■ Record extracts ■
##############################

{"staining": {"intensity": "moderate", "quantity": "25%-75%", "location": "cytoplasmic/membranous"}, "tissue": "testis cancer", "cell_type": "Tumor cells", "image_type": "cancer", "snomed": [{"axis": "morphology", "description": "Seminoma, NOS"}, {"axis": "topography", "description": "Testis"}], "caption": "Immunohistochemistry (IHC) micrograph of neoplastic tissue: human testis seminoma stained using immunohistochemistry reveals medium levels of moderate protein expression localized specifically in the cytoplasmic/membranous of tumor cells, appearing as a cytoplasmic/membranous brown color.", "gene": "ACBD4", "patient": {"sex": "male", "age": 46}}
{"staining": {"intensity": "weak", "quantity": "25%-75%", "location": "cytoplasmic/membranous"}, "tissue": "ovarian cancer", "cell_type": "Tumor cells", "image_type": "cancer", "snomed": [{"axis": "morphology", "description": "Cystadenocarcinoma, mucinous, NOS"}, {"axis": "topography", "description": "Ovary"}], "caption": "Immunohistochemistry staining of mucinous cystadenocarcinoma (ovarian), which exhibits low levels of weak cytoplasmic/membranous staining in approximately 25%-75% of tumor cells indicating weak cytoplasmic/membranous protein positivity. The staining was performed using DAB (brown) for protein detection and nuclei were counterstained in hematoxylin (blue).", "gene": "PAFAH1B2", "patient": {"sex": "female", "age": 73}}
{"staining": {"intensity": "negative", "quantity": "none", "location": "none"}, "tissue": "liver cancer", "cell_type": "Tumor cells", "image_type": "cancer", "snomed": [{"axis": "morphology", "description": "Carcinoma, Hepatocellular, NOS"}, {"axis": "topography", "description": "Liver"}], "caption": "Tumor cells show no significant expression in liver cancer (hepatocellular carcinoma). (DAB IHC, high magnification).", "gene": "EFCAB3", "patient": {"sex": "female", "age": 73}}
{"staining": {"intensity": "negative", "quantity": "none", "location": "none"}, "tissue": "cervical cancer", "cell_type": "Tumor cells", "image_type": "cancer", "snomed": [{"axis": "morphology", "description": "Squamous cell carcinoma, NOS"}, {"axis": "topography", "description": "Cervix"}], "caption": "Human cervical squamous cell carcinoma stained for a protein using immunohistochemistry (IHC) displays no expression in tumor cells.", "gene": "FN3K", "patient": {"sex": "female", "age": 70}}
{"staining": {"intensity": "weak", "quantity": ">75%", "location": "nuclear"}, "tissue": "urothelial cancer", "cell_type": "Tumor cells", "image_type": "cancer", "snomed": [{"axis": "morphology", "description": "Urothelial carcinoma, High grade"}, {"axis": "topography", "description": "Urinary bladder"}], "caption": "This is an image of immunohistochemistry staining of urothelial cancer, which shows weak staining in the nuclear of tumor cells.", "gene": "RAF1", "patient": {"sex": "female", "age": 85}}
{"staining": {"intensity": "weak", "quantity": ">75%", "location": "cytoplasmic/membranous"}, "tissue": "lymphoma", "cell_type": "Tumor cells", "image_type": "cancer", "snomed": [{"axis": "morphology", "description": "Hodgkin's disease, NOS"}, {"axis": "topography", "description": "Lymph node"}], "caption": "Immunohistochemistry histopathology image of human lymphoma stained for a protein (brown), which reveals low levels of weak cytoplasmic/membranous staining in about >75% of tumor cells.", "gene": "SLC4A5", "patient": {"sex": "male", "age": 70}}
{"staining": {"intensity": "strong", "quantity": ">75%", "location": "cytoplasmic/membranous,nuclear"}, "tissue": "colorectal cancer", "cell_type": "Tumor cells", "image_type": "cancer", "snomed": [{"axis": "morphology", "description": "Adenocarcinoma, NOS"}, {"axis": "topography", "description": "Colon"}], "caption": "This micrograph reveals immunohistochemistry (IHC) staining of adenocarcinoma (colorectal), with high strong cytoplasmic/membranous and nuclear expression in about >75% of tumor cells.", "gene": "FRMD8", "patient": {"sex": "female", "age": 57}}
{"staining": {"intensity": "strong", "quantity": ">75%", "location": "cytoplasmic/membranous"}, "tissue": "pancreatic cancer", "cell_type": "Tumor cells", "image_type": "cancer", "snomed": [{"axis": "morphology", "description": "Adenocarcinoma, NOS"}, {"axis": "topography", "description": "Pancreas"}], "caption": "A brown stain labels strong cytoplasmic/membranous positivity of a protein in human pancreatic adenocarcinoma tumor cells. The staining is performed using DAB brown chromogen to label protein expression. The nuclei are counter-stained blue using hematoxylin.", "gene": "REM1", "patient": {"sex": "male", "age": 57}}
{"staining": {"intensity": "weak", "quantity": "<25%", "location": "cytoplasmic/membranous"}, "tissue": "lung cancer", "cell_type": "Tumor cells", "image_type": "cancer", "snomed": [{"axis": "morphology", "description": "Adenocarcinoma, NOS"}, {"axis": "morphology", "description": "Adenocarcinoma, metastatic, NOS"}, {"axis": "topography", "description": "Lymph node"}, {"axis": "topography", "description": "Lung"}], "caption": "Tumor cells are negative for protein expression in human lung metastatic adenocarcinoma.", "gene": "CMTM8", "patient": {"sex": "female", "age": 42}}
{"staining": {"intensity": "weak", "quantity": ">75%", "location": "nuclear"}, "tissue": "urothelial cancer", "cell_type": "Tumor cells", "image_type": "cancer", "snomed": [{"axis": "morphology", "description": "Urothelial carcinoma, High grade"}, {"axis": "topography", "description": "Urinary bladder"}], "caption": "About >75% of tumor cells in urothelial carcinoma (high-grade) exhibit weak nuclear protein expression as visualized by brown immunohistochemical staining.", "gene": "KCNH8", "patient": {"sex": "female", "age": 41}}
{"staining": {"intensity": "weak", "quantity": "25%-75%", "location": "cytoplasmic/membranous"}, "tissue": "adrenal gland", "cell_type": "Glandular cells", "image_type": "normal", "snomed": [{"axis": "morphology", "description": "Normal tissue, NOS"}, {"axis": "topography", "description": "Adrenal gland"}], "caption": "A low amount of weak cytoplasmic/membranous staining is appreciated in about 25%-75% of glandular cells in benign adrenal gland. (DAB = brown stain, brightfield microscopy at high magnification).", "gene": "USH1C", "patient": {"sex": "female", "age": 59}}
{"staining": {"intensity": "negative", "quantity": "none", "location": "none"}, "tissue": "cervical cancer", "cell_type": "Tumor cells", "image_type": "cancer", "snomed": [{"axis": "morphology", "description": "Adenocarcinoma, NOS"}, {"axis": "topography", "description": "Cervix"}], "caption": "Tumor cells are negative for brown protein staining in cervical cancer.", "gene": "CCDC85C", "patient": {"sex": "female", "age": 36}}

##############################

■ Brief ■
In the listing above, find the line containing "micrograph reveals immunohistochemistry" and the line containing "negative for protein", then repeat those two lines and everything between them exactly.

■ Result of this task ■
{"staining": {"intensity": "strong", "quantity": ">75%", "location": "cytoplasmic/membranous,nuclear"}, "tissue": "colorectal cancer", "cell_type": "Tumor cells", "image_type": "cancer", "snomed": [{"axis": "morphology", "description": "Adenocarcinoma, NOS"}, {"axis": "topography", "description": "Colon"}], "caption": "This micrograph reveals immunohistochemistry (IHC) staining of adenocarcinoma (colorectal), with high strong cytoplasmic/membranous and nuclear expression in about >75% of tumor cells.", "gene": "FRMD8", "patient": {"sex": "female", "age": 57}}
{"staining": {"intensity": "strong", "quantity": ">75%", "location": "cytoplasmic/membranous"}, "tissue": "pancreatic cancer", "cell_type": "Tumor cells", "image_type": "cancer", "snomed": [{"axis": "morphology", "description": "Adenocarcinoma, NOS"}, {"axis": "topography", "description": "Pancreas"}], "caption": "A brown stain labels strong cytoplasmic/membranous positivity of a protein in human pancreatic adenocarcinoma tumor cells. The staining is performed using DAB brown chromogen to label protein expression. The nuclei are counter-stained blue using hematoxylin.", "gene": "REM1", "patient": {"sex": "male", "age": 57}}
{"staining": {"intensity": "weak", "quantity": "<25%", "location": "cytoplasmic/membranous"}, "tissue": "lung cancer", "cell_type": "Tumor cells", "image_type": "cancer", "snomed": [{"axis": "morphology", "description": "Adenocarcinoma, NOS"}, {"axis": "morphology", "description": "Adenocarcinoma, metastatic, NOS"}, {"axis": "topography", "description": "Lymph node"}, {"axis": "topography", "description": "Lung"}], "caption": "Tumor cells are negative for protein expression in human lung metastatic adenocarcinoma.", "gene": "CMTM8", "patient": {"sex": "female", "age": 42}}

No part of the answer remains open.